The cook had filled a basin with boiling water and was laving Tioka's wounds, while he screamed with the redoubled pain.

I knew it was necessary to do something instantly. But what? I remembered having read in the life of the three Brontë sisters that one of those heroic girls had been bitten by a mad dog, and that she herself, without disturbing her sister, who was ill with consumption, had heated an iron red-hot and had cauterized her own wounds.

“Put an iron in the fire!” I said, pointing with trembling hand to the poker.

The dismayed women did so, and I bared my arm and little Tioka's lacerated shoulder.

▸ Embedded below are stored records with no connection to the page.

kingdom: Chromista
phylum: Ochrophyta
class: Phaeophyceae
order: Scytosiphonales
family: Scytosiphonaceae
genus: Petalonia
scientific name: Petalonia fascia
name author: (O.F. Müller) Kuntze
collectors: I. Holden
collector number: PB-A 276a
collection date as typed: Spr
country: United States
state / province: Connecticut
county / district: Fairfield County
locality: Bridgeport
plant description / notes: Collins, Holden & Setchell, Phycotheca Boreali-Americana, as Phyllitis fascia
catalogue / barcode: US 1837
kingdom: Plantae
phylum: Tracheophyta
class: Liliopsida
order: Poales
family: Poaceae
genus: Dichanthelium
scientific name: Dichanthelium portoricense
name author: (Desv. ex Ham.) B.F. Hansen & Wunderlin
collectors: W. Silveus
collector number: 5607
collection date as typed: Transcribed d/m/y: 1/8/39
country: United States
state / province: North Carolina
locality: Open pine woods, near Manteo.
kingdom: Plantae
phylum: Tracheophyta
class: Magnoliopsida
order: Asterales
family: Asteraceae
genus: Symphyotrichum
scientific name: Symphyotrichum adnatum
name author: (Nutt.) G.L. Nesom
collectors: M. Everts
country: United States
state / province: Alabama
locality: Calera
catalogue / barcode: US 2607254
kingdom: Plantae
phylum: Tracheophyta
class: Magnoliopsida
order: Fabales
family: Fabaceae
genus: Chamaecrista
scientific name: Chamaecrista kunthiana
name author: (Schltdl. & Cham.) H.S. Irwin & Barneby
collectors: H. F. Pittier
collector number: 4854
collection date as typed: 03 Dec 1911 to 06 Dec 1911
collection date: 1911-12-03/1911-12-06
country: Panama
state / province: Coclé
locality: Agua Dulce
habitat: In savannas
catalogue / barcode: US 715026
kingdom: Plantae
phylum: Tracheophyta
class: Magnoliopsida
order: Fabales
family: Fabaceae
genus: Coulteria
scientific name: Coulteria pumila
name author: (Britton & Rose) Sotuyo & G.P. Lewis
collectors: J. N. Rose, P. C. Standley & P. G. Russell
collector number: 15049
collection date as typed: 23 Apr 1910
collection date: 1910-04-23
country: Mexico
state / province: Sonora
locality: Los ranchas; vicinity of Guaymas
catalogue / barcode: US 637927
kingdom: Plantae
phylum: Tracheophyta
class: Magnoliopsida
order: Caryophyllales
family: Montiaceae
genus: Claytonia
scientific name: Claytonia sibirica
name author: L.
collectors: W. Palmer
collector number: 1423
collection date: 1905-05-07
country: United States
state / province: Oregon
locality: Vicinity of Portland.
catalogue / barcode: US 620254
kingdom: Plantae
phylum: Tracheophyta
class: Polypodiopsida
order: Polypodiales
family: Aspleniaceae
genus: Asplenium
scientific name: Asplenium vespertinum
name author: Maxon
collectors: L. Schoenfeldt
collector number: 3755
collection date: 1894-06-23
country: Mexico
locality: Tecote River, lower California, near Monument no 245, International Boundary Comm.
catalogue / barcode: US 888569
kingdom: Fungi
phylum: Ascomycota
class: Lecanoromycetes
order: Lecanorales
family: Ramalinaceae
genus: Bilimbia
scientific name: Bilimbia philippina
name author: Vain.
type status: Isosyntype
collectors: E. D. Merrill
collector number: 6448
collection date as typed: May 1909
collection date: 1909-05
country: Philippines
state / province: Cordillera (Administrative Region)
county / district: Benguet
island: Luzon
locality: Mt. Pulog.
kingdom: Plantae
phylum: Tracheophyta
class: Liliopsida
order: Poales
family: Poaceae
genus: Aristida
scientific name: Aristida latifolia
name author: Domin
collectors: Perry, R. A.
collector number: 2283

But when I had the terrible instrument with its glowing point in my hand, my courage failed. Tioka was shrieking with terror like a poor little maddened creature, and the women were on their knees, weeping and praying.

Alas, I am not a heroine; I threw away the red-hot iron; we bound up the wounds—which, after they had been washed, looked insignificant and harmless enough—and determined to go to Kieff at once and consult a doctor. We went upstairs on tip-toe to my mother's room. She was still sleeping quietly, with her small, pinched face sunk in the pillow.

We did not venture to wake her and tell her our terrifying story. We left orders with the servants that they were to say my father had summoned us to meet him in Kieff; and we started.

All the way I watched Tioka with the deepest anxiety. I also probed my own feelings intently, wondering whether I felt any desire to bark. I cannot say that I did. Also, during the entire journey, I kept on showing Tioka glasses of water, but he did not seem to feel any the worse for them; nor did I. This comforted us a little.

As soon as we reached Kieff I telegraphed to Prilukoff:

Both of us bitten by mad dog. What shall we do?